Can your employer fire you over your sexual orientation? The Supreme Court will soon decide.
Three cases about workplace discrimination against LGBTQ employees have reached the nation’s highest court, with justices hearing oral arguments earlier this month.
At issue is a single word in Title VII of the Civil Rights Act of 1964, which bars discrimination on the basis of “sex.” Over the years, that has been interpreted liberally to include gender identity and sexual orientation – since mistreating a male worker for liking men, for example, would be the same thing as saying that he failed to live up to your stereotype that men like women.
Now that interpretation may be thrown into doubt.
The first case brought before the court deals with a funeral director who was fired after telling her employer that she would transition from male to female.
In the second case, a county employee was fired after his employer found out he was gay; his orientation was discovered due to his participation in a LGBTQ softball league.
The third case is about a male skydiving instructor who lost his job after trying to reassure a female client that she didn’t need to worry about a tandem skydive with the instructor because he was gay.
In each of these cases, the lower courts reached inconsistent conclusions.

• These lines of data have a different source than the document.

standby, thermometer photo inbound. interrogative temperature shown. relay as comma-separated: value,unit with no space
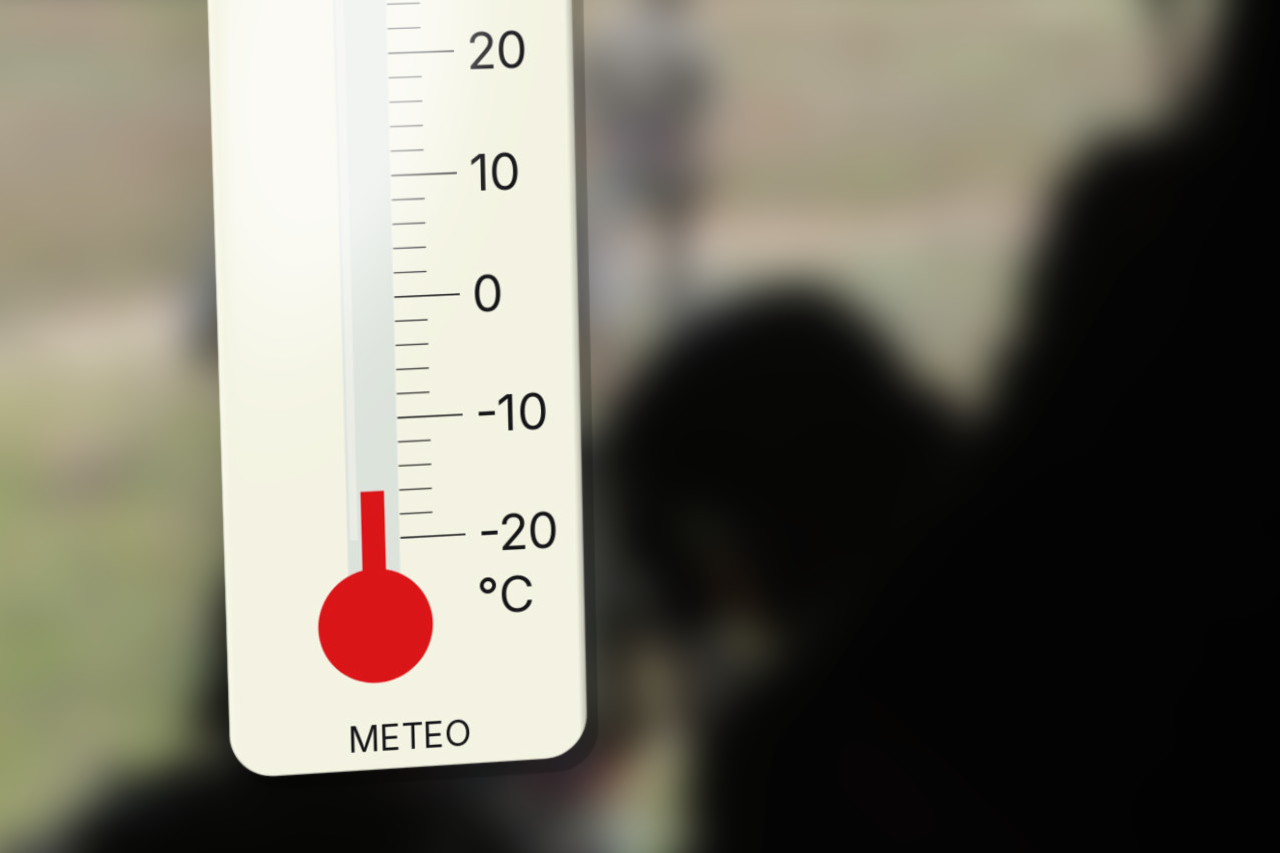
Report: -16,°C
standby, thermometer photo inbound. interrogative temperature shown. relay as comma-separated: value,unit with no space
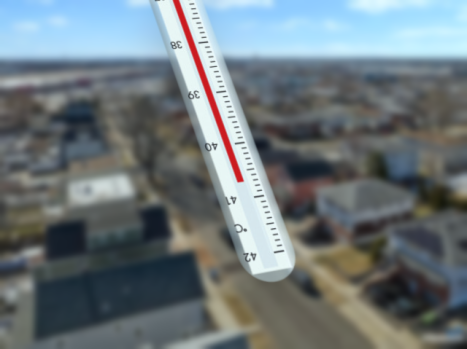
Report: 40.7,°C
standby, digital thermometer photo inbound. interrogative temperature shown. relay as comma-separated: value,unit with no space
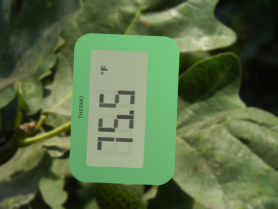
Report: 75.5,°F
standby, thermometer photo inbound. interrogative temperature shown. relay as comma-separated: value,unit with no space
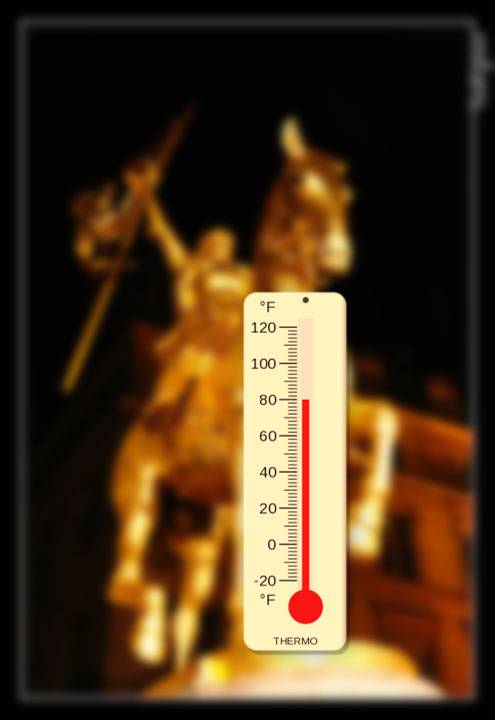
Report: 80,°F
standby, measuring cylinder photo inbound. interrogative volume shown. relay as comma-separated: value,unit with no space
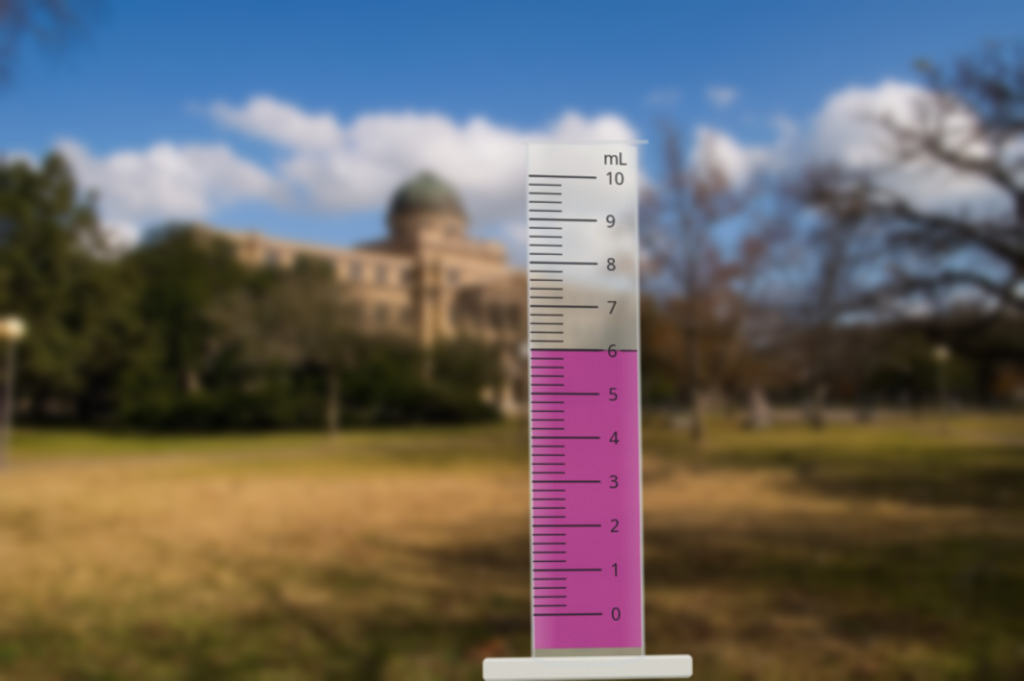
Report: 6,mL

The Supreme Court agreed to hear the cases and potentially settle the issue once and for all.
Oral Arguments at the Supreme Court
The four liberal leaning Justices — Ruth Bader Ginsburg, Stephen Breyer, Sonia Sotomayor and Elena Kagan — are expected to find that Title VII’s prohibition on sex discrimination also includes a prohibition on gender identity and sexual orientation discrimination. And their questioning during oral arguments, as well as their prior votes in Obergefell v. Hodges, which legalized same-sex marriage nationwide in 2015, support that prediction.
Considering how Chief Justice John Roberts and Justices Clarence Thomas and Samuel Alito sided in Obergefell, it would be quite surprising if any of them sided with the four liberal leaning Justices. Justice Alito was also very critical of the workers’ legal positions during oral arguments.

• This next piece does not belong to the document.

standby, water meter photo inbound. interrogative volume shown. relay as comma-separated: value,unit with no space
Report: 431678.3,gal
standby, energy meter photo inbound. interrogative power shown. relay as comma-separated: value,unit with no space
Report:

The real wildcards are Justices Brett Kavanaugh and Neil Gorsuch. With respect to Justice Kavanaugh, there is little in the way of his judicial history on LGBTQ rights to predict how he might vote. Although given his overall conservative leanings, many predict he will side with the conservative justices. Additionally, during oral arguments, he asked very few questions and none of those potentially tipped his hand in how he viewed the cases and LGBTQ rights in general.

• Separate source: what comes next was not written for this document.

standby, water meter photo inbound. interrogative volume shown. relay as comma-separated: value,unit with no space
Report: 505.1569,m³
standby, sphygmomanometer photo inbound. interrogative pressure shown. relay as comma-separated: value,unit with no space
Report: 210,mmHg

During oral arguments, all eyes and ears were mostly focused on Justice Neil Gorsuch as the potential swing vote. While considered a conservative, a textualist and an originalist, Justice Gorsuch is known to sometimes disagree with his conservative colleagues.
Gorsuch acknowledged that the sex of the workers who were fired was at least a contributing factor to their firings. He also recognized that the question of whether Title VII protected against gender identity and sexual orientation discrimination was a close call.
But he also expressed concern that if the Supreme Court were to find in favor of the workers, it might result in a “social upheaval” and serve as an example of the Supreme Court’s lack of “judicial modesty.”
When Will We Find Out How the Supreme Court Will Rule?
The Supreme Court is allowed to issue its decision at any time, as long as they do so before the end of its term. However, more important cases tend to take longer to be decided.
In many instances, potentially landmark decisions are handed down towards the end of the Supreme Court’s term, which will be during the spring or summer of 2020, meaning the decision could become a political football, much as the court’s upholding of the Affordable Care Act played a role in the 2012 election.
If the court strikes down the interpretation, the Democratic presidential candidates will likely add legislation adding sexual orientation to anti-discrimination law to their platform, as they did after the court narrowed equal pay laws in the Lilly Ledbetter case.
Whether that legislation is signed into law any time soon – and how Republicans in Congress respond – would be the biggest questions.
Given the importance of these cases, a decision is not expected until at least May of 2020, although in this political climate, almost anything is possible.